Posted: Tue Jan 13, 2009 4:58 am
by jonathanhale
I have table blobs, consisting of blob_id (char16) and blob_cont (char 4MB)

I need to create sequential files for each row in blobs, where filename = blob_id and file content = blob_cont

Is there a way of creating multiple differently named sequential files simultaneously in DataStage?

Posted: Wed Jan 14, 2009 9:40 am
by chulett
Hmmm... not really, unless you know how many max you'll have ahead of time and build that many output stages into your job. Typical answer would be to create a single file and then script something after-job to split the file into multiple files with the names you require.

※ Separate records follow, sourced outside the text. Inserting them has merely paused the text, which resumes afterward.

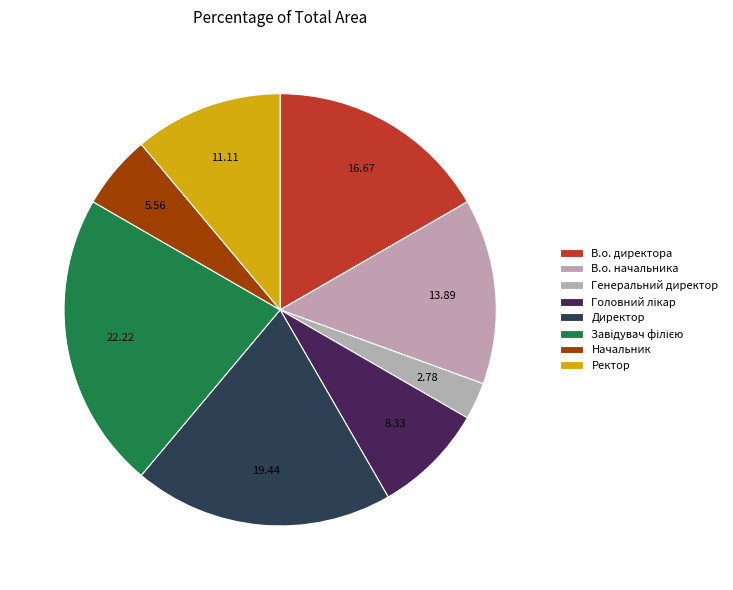

Does any single category account for the majority?

No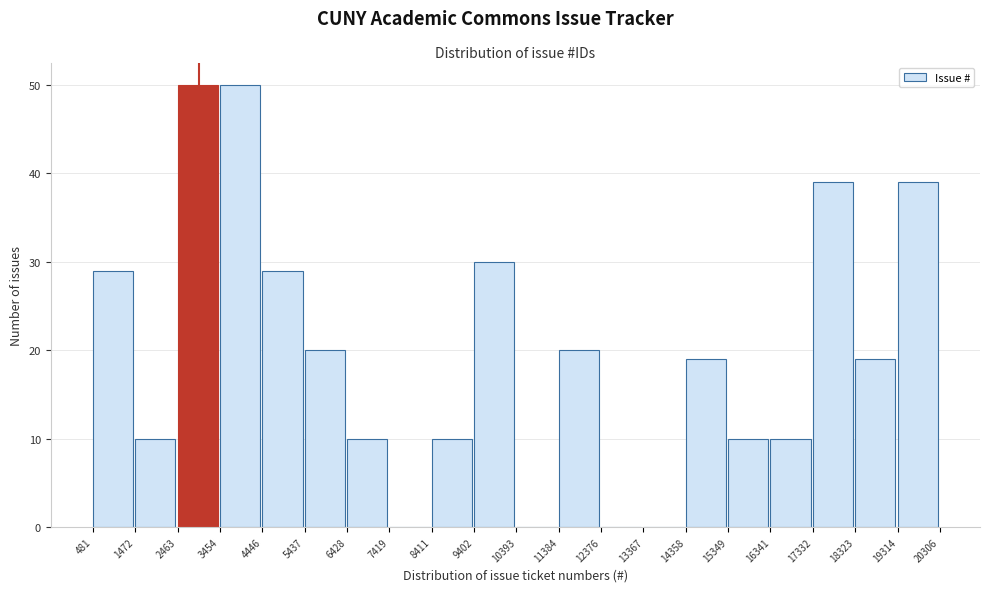

Reading left to right, transcribe this chart: for each bar, give the range it covers on the x-axis and its height. The values are not printed on the chart, so give them approximately, as read against the axis.

481 to 1472: 29
1472 to 2463: 10
2463 to 3454: 50
3454 to 4446: 50
4446 to 5437: 29
5437 to 6428: 20
6428 to 7419: 10
7419 to 8411: 0
8411 to 9402: 10
9402 to 10393: 30
10393 to 11384: 0
11384 to 12376: 20
12376 to 13367: 0
13367 to 14358: 0
14358 to 15349: 19
15349 to 16341: 10
16341 to 17332: 10
17332 to 18323: 39
18323 to 19314: 19
19314 to 20306: 39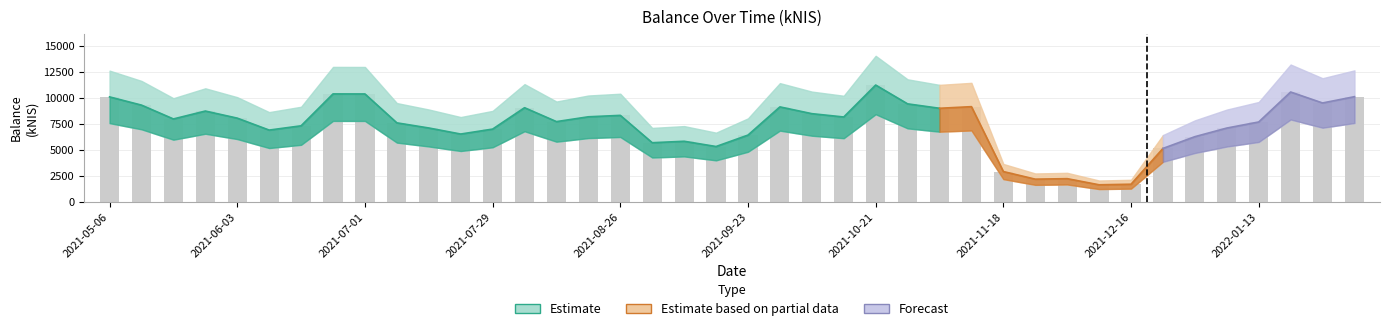

Read the value at 2022-01-20.

10551.8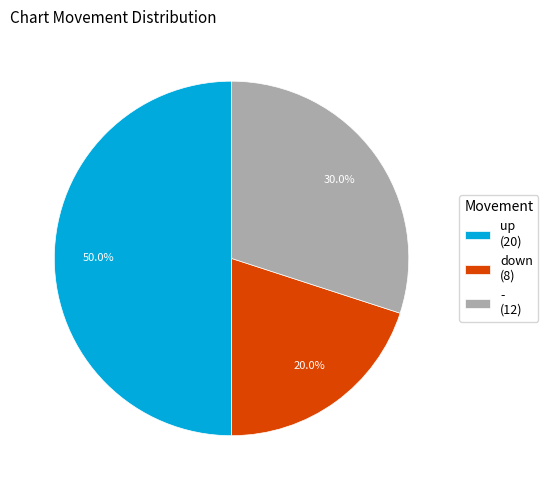

Do - and up together represent more than half of the pie?

Yes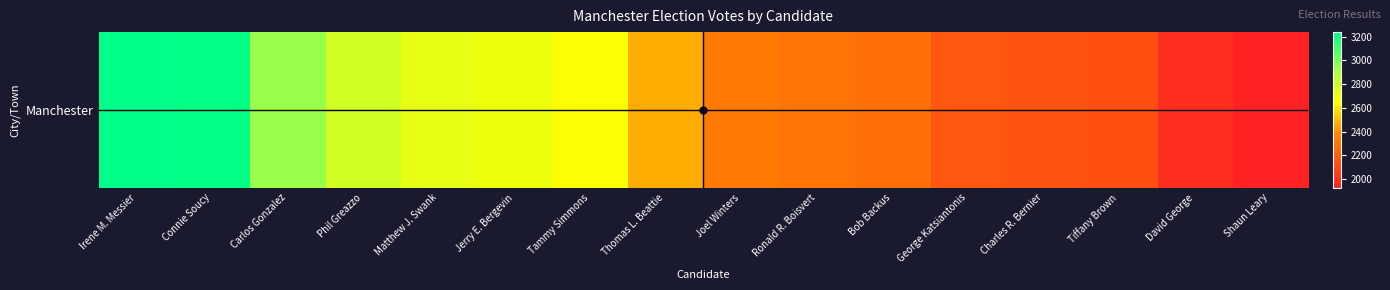

Reading left to right, transcribe all the data shown in this chart.

3238	3232	2938	2792	2724	2697	2655	2465	2324	2297	2278	2164	2152	2141	1978	1926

Another answer might be to write the output to a type 19 (?) hashed file, which is basically a directory and every 'record' becomes a file inside that directory. Pretty sure it's a type 19 but again you may need to rename the files post-job if you have a particular naming scheme in mind as I don't believe you can control the filenames.

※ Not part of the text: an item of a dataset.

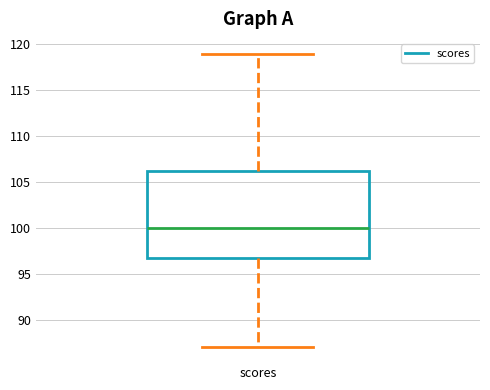

Transcribe this box plot: give where the median line is, the range the box spans, and where the two whiskers end, as read against the y-axis. The values are not printed on the chart, so give them approximately, as read against the axis.

median 100.0, box 97.0 to 106.5, whiskers 87.0 to 119.0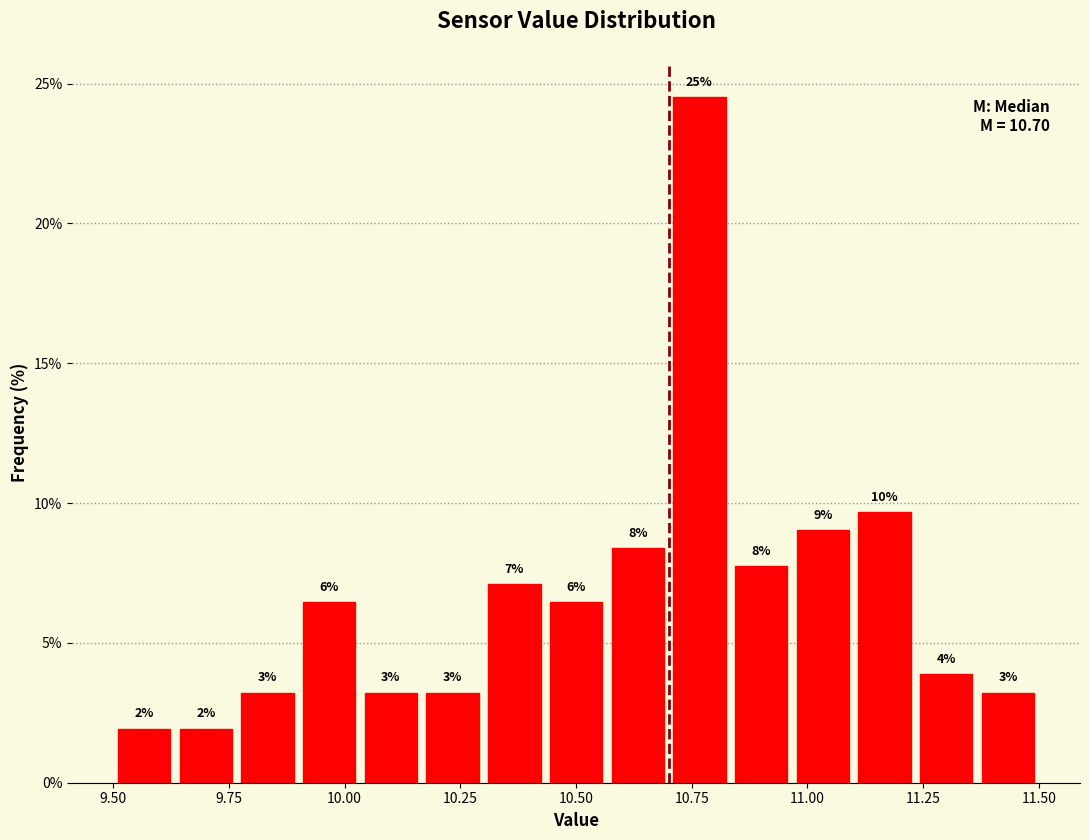

Around what value on the x-axis is the tallest bar? Give the approximate position of its centre, as read against the axis.

10.75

Yet another answer may be (oddly enough) an XML Output stage with a 'trigger' column, just letting your data pass thru the stage with no 'xmling' going on. It creates new files whenever the value in the trigger column changes and the trigger column doesn't need to be output.

Posted: Wed Jan 14, 2009 10:48 am
by chulett
Well... not sure I would have ponied up some of those thoughts if I'd known we were talking about two million files daily. Except perhaps academically. :wink:

I think your "Option 3" is a perfectly valid solution, kudos for coming up with that.

Posted: Wed Jan 14, 2009 11:21 am
by throbinson
Option 4
A single job that contains an output link to a Folder stage. This will write a unique file per row of incoming data almost exactly like Option 3. The first column in the derivation would be the file path/name, the second, third, etc. is the data.

Posted: Wed Jan 21, 2009 5:13 am
by jonathanhale
Option 4 does also work - slightly slower than the routine version - and in my testing I was not successful in passing the path. i.e. the path must be set by a job parameter, and col 1 to the folder stage becomes filename, col 2, etc file content.

Despite the theoretical likelihood that Parallel jobs will not be particularly helpful for this requirement, we are still interested in comparing the performance of parallel against server.

However, no folder stage available for parallel jobs. Is there an equivalent/alternative? Can file sets be utilised like this for output?

A Parallel routine can not be basic. Anybody ever come across a basic to C++ converter? :D

Otherwise, I guess I need to write a C++ routine that sits on the server file system to be called from the parallel job? Is that the right theory?

Any other comments or remarks?

Posted: Wed Jan 21, 2009 5:28 am
by throbinson
A parameter for the path will work in the Folder Path name of the Folder Stage Properties tab. This didn't work for you? I do not know a way to replicate the folder stage write in EE although I am sure that cat can be skinned.